Abstract

The r value appears in many theoretical accounts of plastic anisotropy. In the interpretation of r as a formability parameter, three methods have been employed to establish errors that arise when r is found from using total strains rather than plastic strains. Inaccuracies are likely to arise where fully instrumented uninterrupted tensile testing is used for rapid quality control of sheet stock supply. Here, the calculations for r and those for other mechanical properties, including strength, ductility, and the n value, are usually fully automated, their values being displayed at the end of the test. This procedure foregoes the greater time consumed with the preferred procedure involving a repeated loading-unloading from within the plastic region. With unloading, the elastic strain recovers, allowing r to be found correctly as a ratio between its two components of plastic strain. Without unloading, the implication is that the r value has been based upon total strain. Certainly, it is traditional within the metal-forming industry to calculate the hardening exponent n from total strains.

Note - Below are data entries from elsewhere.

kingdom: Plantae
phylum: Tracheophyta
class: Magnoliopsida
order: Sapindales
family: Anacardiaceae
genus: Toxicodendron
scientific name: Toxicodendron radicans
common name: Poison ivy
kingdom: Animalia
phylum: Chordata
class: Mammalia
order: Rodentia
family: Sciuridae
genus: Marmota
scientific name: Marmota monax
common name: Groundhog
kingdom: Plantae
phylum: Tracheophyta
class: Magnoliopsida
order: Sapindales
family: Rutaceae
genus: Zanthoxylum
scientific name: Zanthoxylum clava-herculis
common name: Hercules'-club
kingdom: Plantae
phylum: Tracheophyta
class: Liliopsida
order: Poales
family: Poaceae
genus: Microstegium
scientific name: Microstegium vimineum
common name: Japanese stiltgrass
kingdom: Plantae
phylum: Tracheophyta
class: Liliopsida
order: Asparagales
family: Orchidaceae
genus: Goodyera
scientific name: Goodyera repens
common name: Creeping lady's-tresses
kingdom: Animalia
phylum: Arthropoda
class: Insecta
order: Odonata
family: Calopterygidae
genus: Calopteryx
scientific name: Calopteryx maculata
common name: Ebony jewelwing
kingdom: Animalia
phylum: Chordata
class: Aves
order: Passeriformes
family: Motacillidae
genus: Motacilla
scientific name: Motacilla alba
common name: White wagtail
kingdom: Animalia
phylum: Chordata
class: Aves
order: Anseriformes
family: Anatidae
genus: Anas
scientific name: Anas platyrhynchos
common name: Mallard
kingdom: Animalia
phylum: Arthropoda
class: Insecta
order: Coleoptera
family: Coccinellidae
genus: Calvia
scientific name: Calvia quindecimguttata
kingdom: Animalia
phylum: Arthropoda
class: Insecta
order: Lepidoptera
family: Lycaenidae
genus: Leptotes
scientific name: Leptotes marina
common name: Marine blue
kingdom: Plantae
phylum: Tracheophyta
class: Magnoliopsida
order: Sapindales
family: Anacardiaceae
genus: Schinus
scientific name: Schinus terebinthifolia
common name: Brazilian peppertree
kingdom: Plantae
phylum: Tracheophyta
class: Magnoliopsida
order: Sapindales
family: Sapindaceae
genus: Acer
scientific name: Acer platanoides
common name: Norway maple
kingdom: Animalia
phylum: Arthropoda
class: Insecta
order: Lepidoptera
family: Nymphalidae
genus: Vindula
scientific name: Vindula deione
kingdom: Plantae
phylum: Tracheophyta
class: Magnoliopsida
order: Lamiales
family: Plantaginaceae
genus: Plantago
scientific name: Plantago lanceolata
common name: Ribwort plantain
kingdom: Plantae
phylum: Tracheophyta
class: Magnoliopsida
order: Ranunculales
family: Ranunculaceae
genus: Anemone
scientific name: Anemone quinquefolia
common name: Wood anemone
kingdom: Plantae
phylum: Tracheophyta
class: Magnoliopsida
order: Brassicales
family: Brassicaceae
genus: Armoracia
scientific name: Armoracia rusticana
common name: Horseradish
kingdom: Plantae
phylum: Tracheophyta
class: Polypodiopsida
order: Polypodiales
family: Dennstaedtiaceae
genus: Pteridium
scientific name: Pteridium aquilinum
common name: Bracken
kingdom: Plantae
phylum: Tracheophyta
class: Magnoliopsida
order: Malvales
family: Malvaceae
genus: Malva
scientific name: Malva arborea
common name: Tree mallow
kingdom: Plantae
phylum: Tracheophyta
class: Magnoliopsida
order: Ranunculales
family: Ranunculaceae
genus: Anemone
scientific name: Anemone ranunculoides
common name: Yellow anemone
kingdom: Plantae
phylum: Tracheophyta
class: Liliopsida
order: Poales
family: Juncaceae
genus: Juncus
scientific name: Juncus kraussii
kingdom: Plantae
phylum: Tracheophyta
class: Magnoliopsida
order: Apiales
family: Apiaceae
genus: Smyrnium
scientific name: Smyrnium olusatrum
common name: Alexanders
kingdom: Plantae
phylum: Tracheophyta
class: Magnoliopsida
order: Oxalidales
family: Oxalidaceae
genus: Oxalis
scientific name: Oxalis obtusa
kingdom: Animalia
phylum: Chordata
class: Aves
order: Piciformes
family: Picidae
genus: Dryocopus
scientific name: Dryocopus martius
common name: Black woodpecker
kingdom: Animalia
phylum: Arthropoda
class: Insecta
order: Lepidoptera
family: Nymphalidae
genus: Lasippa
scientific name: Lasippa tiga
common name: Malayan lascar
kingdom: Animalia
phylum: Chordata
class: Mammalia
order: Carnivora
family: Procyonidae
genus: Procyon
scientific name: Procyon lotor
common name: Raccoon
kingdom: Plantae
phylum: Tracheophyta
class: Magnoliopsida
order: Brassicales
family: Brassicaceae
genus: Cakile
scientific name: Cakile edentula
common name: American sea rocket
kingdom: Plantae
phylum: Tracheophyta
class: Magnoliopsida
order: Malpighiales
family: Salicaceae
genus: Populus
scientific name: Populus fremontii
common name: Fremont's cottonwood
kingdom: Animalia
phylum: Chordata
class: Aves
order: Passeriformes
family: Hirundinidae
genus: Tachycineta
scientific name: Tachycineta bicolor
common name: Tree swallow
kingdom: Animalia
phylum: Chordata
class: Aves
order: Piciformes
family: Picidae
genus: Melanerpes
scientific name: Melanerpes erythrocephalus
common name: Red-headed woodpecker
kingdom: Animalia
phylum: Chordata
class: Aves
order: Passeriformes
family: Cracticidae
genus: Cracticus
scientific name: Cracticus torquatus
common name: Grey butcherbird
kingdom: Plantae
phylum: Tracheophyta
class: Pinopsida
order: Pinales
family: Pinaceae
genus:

It is, of course, possible to calculate the elastic strain to be removed at a particular stress level, from the elastic constants, but this is unlikely to be incorporated into a procedure where elastic strains are regarded as negligibly small. The present analyses confirm that this would be true for the larger strains attained in forming a product from sheet steel, the error in r being less than -1 per cent beyond 10 per cent strain. However, it appears that the error accelerates with diminishing strain. For example, an error in r of -3 per cent applies to a 1 per cent total strain. Moreover, when elastic and plastic strains reduce further to a comparable magnitude in microstrain, the error in r rises to -15 per cent. The latter has a bearing upon other areas of plastic anisotropy, including the elastic-plastic analyses of structures and the determination of the subsequent yield surface.